**YOUR GOAL**:
Render the lines as a numbered list, without blank lines, beginning with the line that contains "00:00-05:59: median -4.70, box" and ending with the line that contains "18:00-23:59: median -4.00, box", both included.

··· RECORDS FOR PROCESSING ···

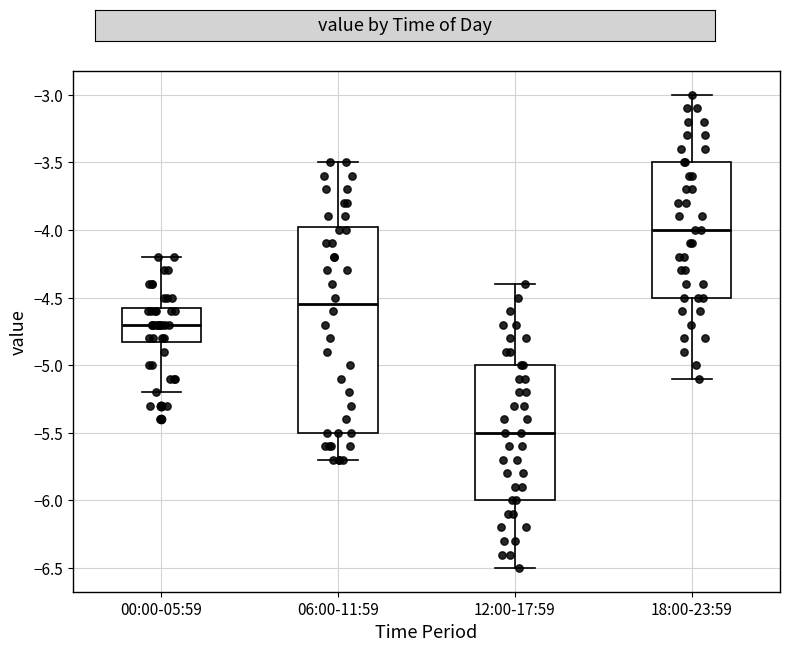

Reading left to right, transcribe this box plot: for each box, give where its median line is, the range the box spans, and where its two whiskers end, as read against the y-axis. The values are not printed on the chart, so give them approximately, as read against the axis.

00:00-05:59: median -4.70, box -4.80 to -4.55, whiskers -5.20 to -4.20
06:00-11:59: median -4.55, box -5.50 to -3.95, whiskers -5.70 to -3.50
12:00-17:59: median -5.50, box -6.00 to -5.00, whiskers -6.50 to -4.40
18:00-23:59: median -4.00, box -4.50 to -3.50, whiskers -5.10 to -3.00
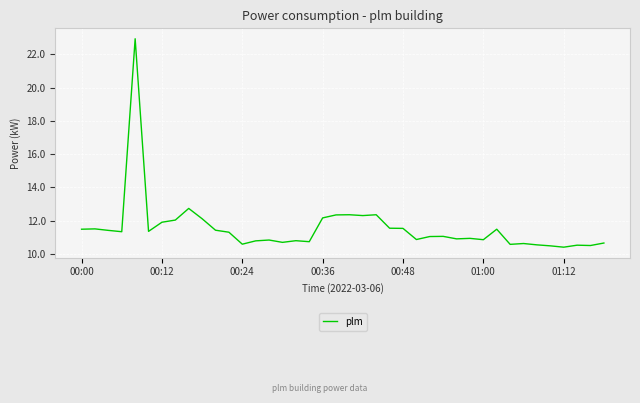

What is the minimum value shown in the chart?

10.4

···

**ANSWER AREA**:
1. 00:00-05:59: median -4.70, box -4.80 to -4.55, whiskers -5.20 to -4.20
2. 06:00-11:59: median -4.55, box -5.50 to -3.95, whiskers -5.70 to -3.50
3. 12:00-17:59: median -5.50, box -6.00 to -5.00, whiskers -6.50 to -4.40
4. 18:00-23:59: median -4.00, box -4.50 to -3.50, whiskers -5.10 to -3.00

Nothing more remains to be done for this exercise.